Janie O’Connor, though absent, commands the narrative. In an earlier, more unwieldy iteration of the novel, she possessed an entire parallel storyline. On editorial advice, Dr. Murphy excised it. “It became Frank’s book,” he explains. Yet Janie remains omnipresent, refracted through others’ recollections, “seen through the different facets of a crystal.” The excision was emotionally difficult. Another scene was physically so. A sexual assault, essential to the plot, left him “nauseous” after writing it.

Savannah itself is not merely a backdrop but a co-conspirator. Flannery O’Connor, another native daughter, “set the bar” for the Southern Gothic atmosphere Dr. Murphy conjures. The terrain gives him a certain advantage. He lives on the real Rose Dhu Road, once a plantation visited by George Washington. The name, Gaelic for “beautiful view”, is both description and faint misdirection, given the darker histories it conceals. Even the supernatural seems to cluster around him. A ghost tour once informed him that his father-in-law “allegedly haunts a pub he used to own.” Murphy relays this with the amused resignation of someone for whom such news is neither surprising nor particularly inconvenient.

Writing Rose Dhu required three and a half years and four complete rewrites. His first novel, a “stillborn” attempt written by chasing inspiration wherever it drifted, taught him the limits of improvisation. “Long fiction,” he says, “is like giving birth to an elephant.” Now he writes from an outline, an anchor as much as a map.

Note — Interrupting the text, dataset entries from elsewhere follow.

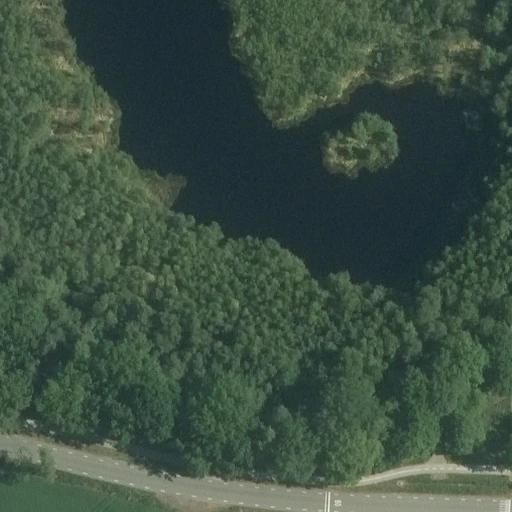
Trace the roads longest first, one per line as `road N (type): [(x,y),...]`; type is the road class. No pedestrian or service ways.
road 1 (tertiary): [(511,508),(219,492),(0,437)]
road 2 (track): [(205,489),(210,467),(228,448),(359,410),(511,308)]
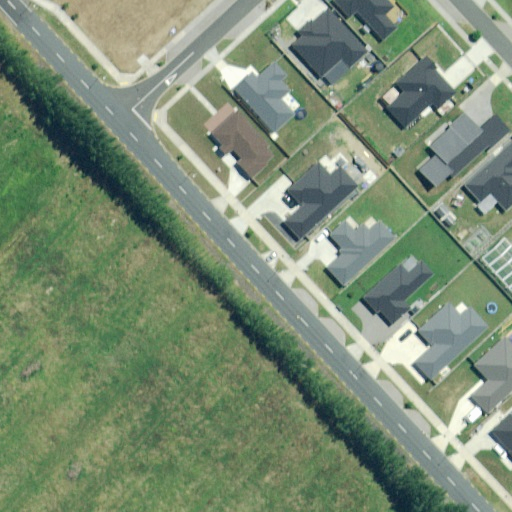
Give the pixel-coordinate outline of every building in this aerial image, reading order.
[(395,5),(390,0),(337,0),(334,3),(348,17),(355,10),(382,40),(397,26),(385,14),(395,5)] [(368,51),(327,8),(313,21),(311,19),(297,32),(299,34),(289,44),(321,77),(341,58),(350,67),(368,51)] [(436,66),(426,56),(396,84),(404,92),(387,108),(404,127),(429,104),(435,110),(455,92),(433,69),(436,66)] [(252,73),(234,89),(276,133),(296,114),(282,99),(291,91),(281,80),(285,76),(274,64),(258,79),(252,73)] [(278,154),(237,110),(210,135),(228,154),(232,149),(242,159),(237,164),(251,179),(278,154)] [(490,141),(465,114),(430,147),(437,154),(419,171),(435,188),(450,173),(453,176),(490,141)] [(511,141),(465,186),(480,202),(491,192),(506,209),(511,203),(511,141)] [(285,222),(301,239),(357,186),(340,168),(332,177),(319,163),(288,191),(303,206),(285,222)] [(326,268),(344,287),(396,238),(380,221),(369,231),(363,225),(355,233),(345,222),(329,236),(344,251),(326,268)] [(400,264),(363,298),(375,312),(379,309),(392,323),(408,308),(402,301),(432,274),(420,262),(409,273),(400,264)] [(414,364),(430,380),(488,326),(471,308),(462,317),(449,302),(419,331),(433,346),(414,364)] [(472,396),(488,414),(511,391),(511,344),(506,338),(476,366),(489,380),(472,396)] [(511,413),(491,433),(511,454),(511,413)]
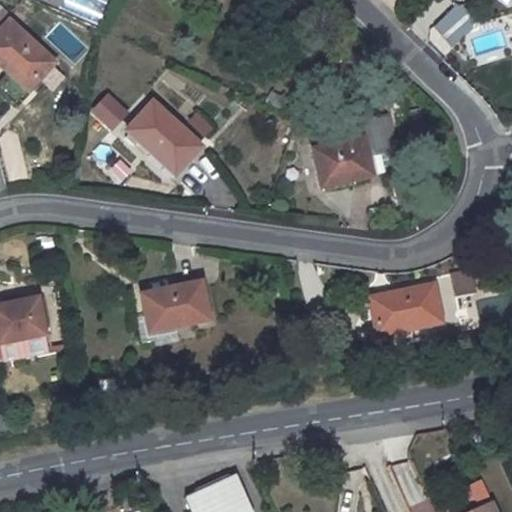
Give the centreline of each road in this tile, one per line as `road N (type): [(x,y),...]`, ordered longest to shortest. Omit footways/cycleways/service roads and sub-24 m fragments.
road 1 (residential): [(0,214),(22,206),(386,254),(436,244),(467,216),(486,184),(493,148)]
road 2 (tertiary): [(0,478),(359,416)]
road 3 (residential): [(493,148),(471,114),(354,0)]
road 4 (tertiary): [(359,416),(511,386)]
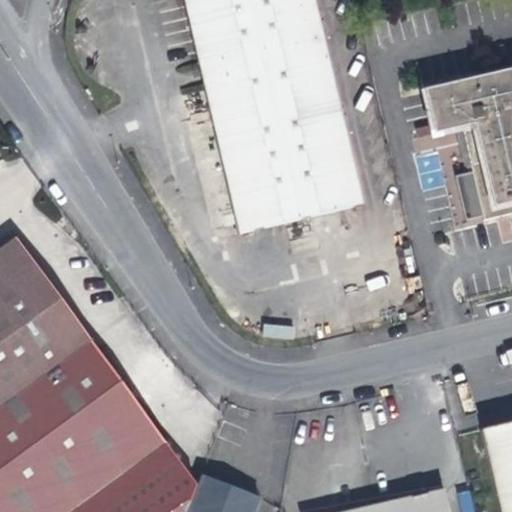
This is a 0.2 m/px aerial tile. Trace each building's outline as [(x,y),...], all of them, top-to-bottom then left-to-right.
[(180,0),(220,160),(342,132),(310,0),(180,0)] [(511,68),(426,88),(437,132),(475,123),(477,129),(465,131),(473,165),(486,221),(511,215),(511,68)] [(431,125),(419,127),(421,136),(433,133),(431,125)] [(359,206),(342,132),(220,160),(238,236),(359,206)] [(0,511),(58,511),(161,438),(15,242),(13,239),(0,247),(0,511)] [(511,511),(511,421),(478,429),(498,511),(511,511)] [(183,511),(195,484),(161,438),(58,511),(183,511)] [(295,494),(298,511),(448,511),(437,460),(295,494)] [(183,511),(251,511),(257,498),(199,474),(195,484),(183,511)]
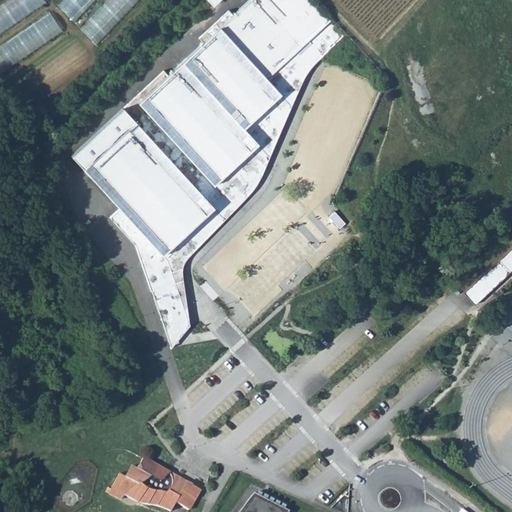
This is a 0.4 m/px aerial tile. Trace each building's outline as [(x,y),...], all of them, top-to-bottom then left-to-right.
[(0,32),(47,2),(45,0),(6,0),(0,4),(0,32)] [(177,276),(182,275),(182,269),(184,263),(186,260),(190,255),(248,196),(256,187),(261,178),(265,168),(302,83),(306,75),(314,65),(321,59),(344,37),(309,0),(249,0),(233,15),(229,10),(199,38),(203,43),(168,75),(164,71),(71,156),(119,208),(109,217),(135,245),(148,283),(177,276)] [(51,11),(0,44),(0,67),(2,71),(64,31),(51,11)] [(511,270),(511,247),(463,293),(474,305),(511,270)] [(177,276),(148,283),(151,291),(170,347),(189,325),(182,275),(177,276)] [(185,479),(143,457),(137,467),(132,464),(125,476),(119,472),(108,492),(114,496),(121,498),(129,489),(139,497),(138,500),(145,503),(154,504),(170,510),(175,501),(182,490),(189,494),(183,505),(189,508),(200,488),(185,479)] [(182,490),(175,501),(183,505),(189,494),(182,490)] [(289,511),(290,511),(254,493),(241,511),(289,511)]
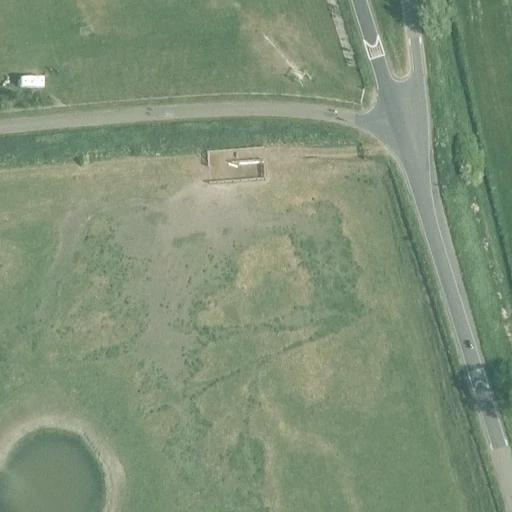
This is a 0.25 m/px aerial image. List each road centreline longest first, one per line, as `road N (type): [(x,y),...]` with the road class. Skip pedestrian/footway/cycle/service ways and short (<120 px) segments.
road 1 (unclassified): [(403,120),(208,111),(0,129)]
road 2 (unclassified): [(511,490),(403,120)]
road 3 (unclassified): [(403,120),(356,0)]
road 4 (unclassified): [(403,120),(417,74),(406,0)]
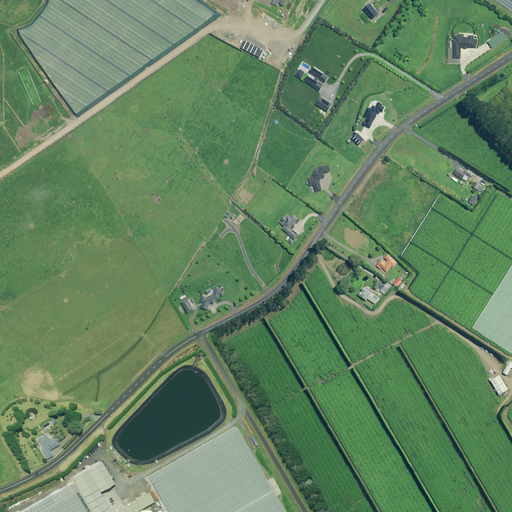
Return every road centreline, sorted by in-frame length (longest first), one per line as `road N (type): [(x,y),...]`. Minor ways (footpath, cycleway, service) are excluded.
road 1 (unclassified): [(200,333),(284,283),(388,139),(511,56)]
road 2 (unclassified): [(0,491),(59,460),(158,362),(200,333)]
road 3 (unclassified): [(200,333),(306,511)]
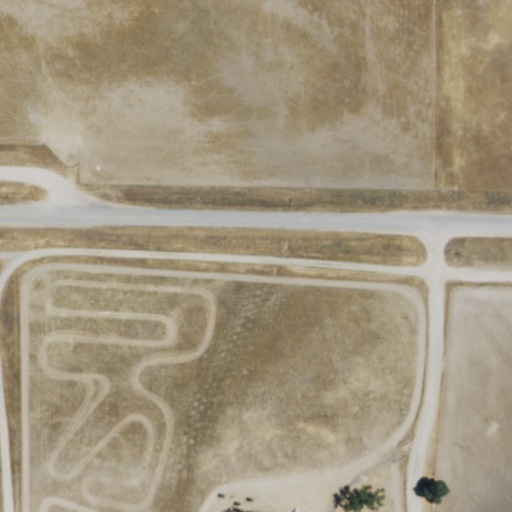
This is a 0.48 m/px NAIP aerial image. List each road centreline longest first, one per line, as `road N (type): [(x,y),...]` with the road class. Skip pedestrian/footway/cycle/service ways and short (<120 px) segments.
road 1 (track): [(511,266),(0,247)]
road 2 (secondary): [(0,216),(511,228)]
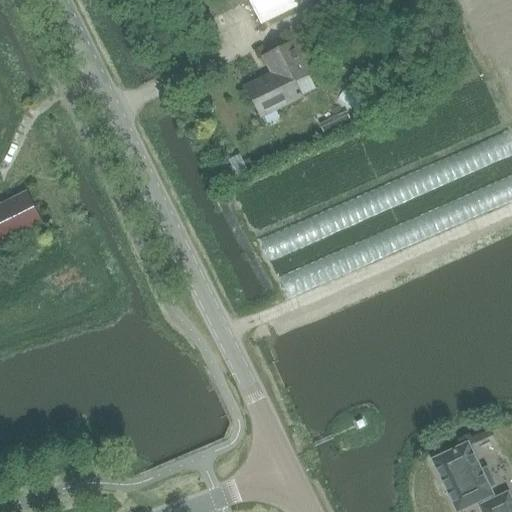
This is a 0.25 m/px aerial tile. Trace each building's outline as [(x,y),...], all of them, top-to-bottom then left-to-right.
[(248,0),(261,25),(311,0),(248,0)] [(264,56),(273,75),(247,87),(261,117),(301,96),(294,82),(309,75),(293,42),(264,56)] [(0,244),(42,224),(26,193),(0,205),(0,244)] [(362,420),(355,423),(358,429),(365,426),(362,420)] [(467,445),(433,461),(457,511),(482,500),(485,505),(491,502),(489,496),(491,495),(488,488),(494,485),(486,469),(480,472),(467,445)] [(485,505),(481,507),(483,511),(511,511),(511,504),(507,494),(491,502),(485,505)]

Still, the outline is a mechanism for misdirection. Dr. Murphy’s goal is narrative sleight-of-hand. He dislikes predictability; he wants to disorient just enough that the reader must pay attention. “I usually know who the killer is within fifteen minutes,” he says of most films. “That kind of straightforward writing bores me.” In life, he insists, he is a terrible liar, a man whose poker face is so porous he is riddled with “tells.” But in fiction, duplicity becomes an art form. He wants to deceive you, but elegantly, to hide the killer in plain sight, to make you interpret the signs, to look again at what you thought you understood.

This is, in the end, the physician’s signature: the belief that truth resides not on the surface but in the subtleties, in the faint clues that accumulate within shadows. Mark Murphy’s Savannah, lush, haunted, and withholding, is the perfect stage for this worldview. A city that keeps its secrets requires a writer who knows how to keep one, too.